[[ GIVEN RECORDS open ]]

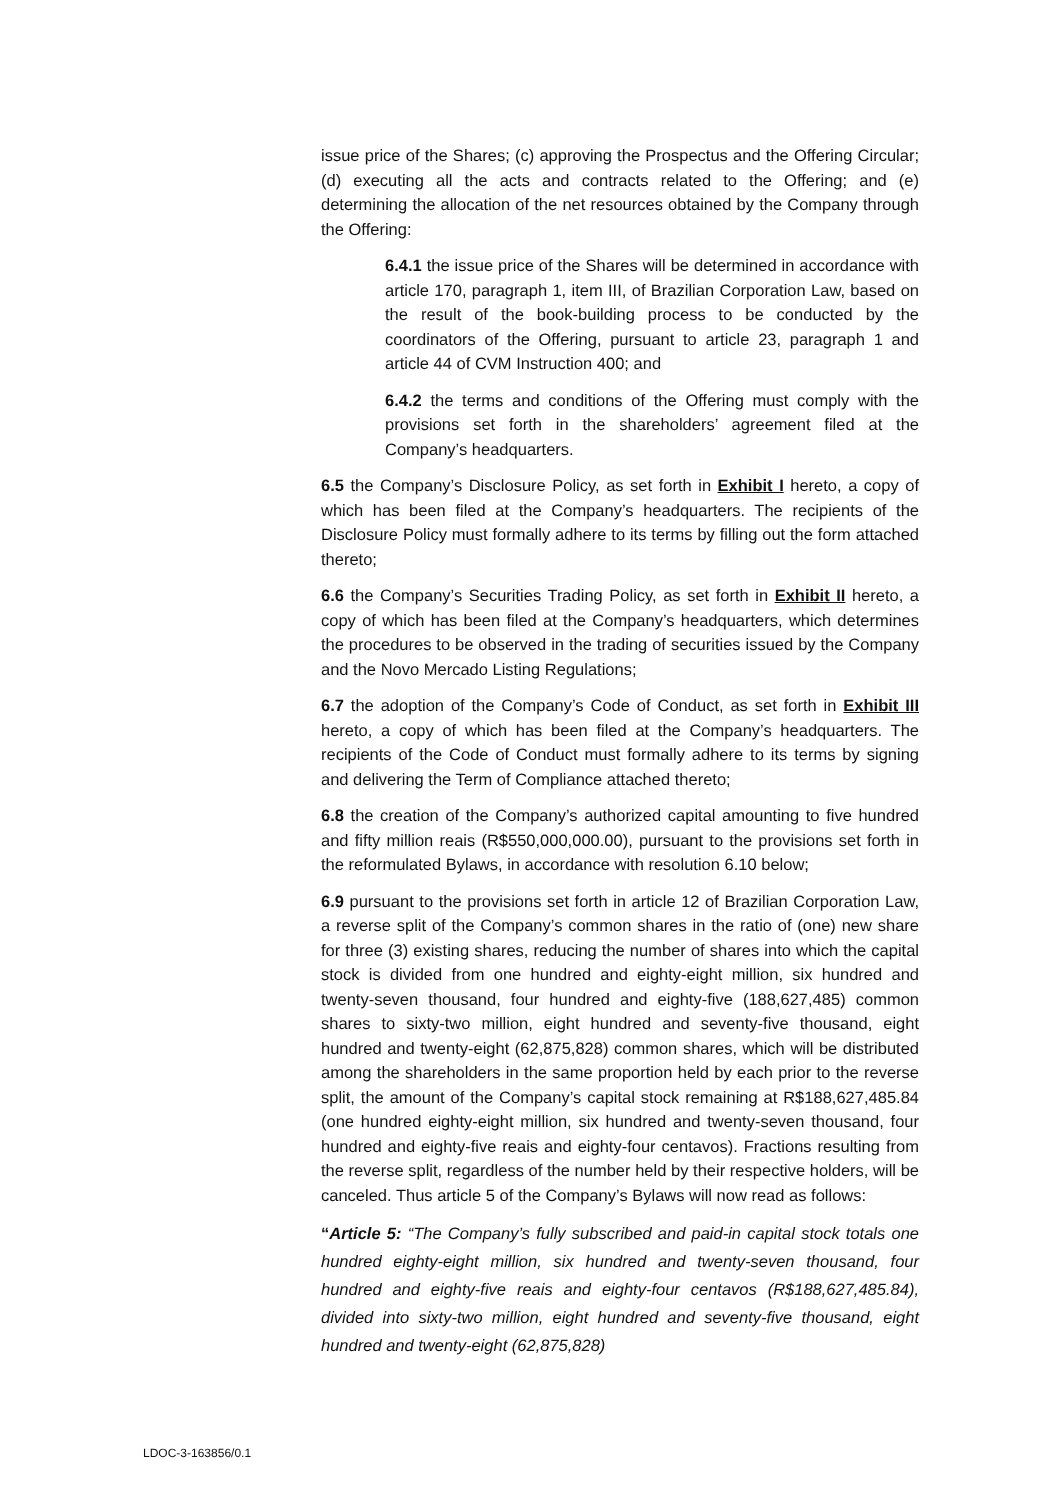issue price of the Shares; (c) approving the Prospectus and the Offering Circular; (d) executing all the acts and contracts related to the Offering; and (e) determining the allocation of the net resources obtained by the Company through the Offering:
6.4.1 the issue price of the Shares will be determined in accordance with article 170, paragraph 1, item III, of Brazilian Corporation Law, based on the result of the book-building process to be conducted by the coordinators of the Offering, pursuant to article 23, paragraph 1 and article 44 of CVM Instruction 400; and
6.4.2 the terms and conditions of the Offering must comply with the provisions set forth in the shareholders’ agreement filed at the Company’s headquarters.
6.5 the Company’s Disclosure Policy, as set forth in Exhibit I hereto, a copy of which has been filed at the Company’s headquarters. The recipients of the Disclosure Policy must formally adhere to its terms by filling out the form attached thereto;
6.6 the Company’s Securities Trading Policy, as set forth in Exhibit II hereto, a copy of which has been filed at the Company’s headquarters, which determines the procedures to be observed in the trading of securities issued by the Company and the Novo Mercado Listing Regulations;
6.7 the adoption of the Company’s Code of Conduct, as set forth in Exhibit III hereto, a copy of which has been filed at the Company’s headquarters. The recipients of the Code of Conduct must formally adhere to its terms by signing and delivering the Term of Compliance attached thereto;
6.8 the creation of the Company’s authorized capital amounting to five hundred and fifty million reais (R$550,000,000.00), pursuant to the provisions set forth in the reformulated Bylaws, in accordance with resolution 6.10 below;
6.9 pursuant to the provisions set forth in article 12 of Brazilian Corporation Law, a reverse split of the Company’s common shares in the ratio of (one) new share for three (3) existing shares, reducing the number of shares into which the capital stock is divided from one hundred and eighty-eight million, six hundred and twenty-seven thousand, four hundred and eighty-five (188,627,485) common shares to sixty-two million, eight hundred and seventy-five thousand, eight hundred and twenty-eight (62,875,828) common shares, which will be distributed among the shareholders in the same proportion held by each prior to the reverse split, the amount of the Company’s capital stock remaining at R$188,627,485.84 (one hundred eighty-eight million, six hundred and twenty-seven thousand, four hundred and eighty-five reais and eighty-four centavos). Fractions resulting from the reverse split, regardless of the number held by their respective holders, will be canceled. Thus article 5 of the Company’s Bylaws will now read as follows:
“Article 5: “The Company’s fully subscribed and paid-in capital stock totals one hundred eighty-eight million, six hundred and twenty-seven thousand, four hundred and eighty-five reais and eighty-four centavos (R$188,627,485.84), divided into sixty-two million, eight hundred and seventy-five thousand, eight hundred and twenty-eight (62,875,828)
LDOC-3-163856/0.1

[[ GIVEN RECORDS closed ]]

▶ [WHAT IS EXPECTED]
Only the lines with "formally" are needed; find them in the records and copy each one.

▶ [TASK ANSWER]
6.5 the Company’s Disclosure Policy, as set forth in Exhibit I hereto, a copy of which has been filed at the Company’s headquarters. The recipients of the Disclosure Policy must formally adhere to its terms by filling out the form attached thereto;
6.7 the adoption of the Company’s Code of Conduct, as set forth in Exhibit III hereto, a copy of which has been filed at the Company’s headquarters. The recipients of the Code of Conduct must formally adhere to its terms by signing and delivering the Term of Compliance attached thereto;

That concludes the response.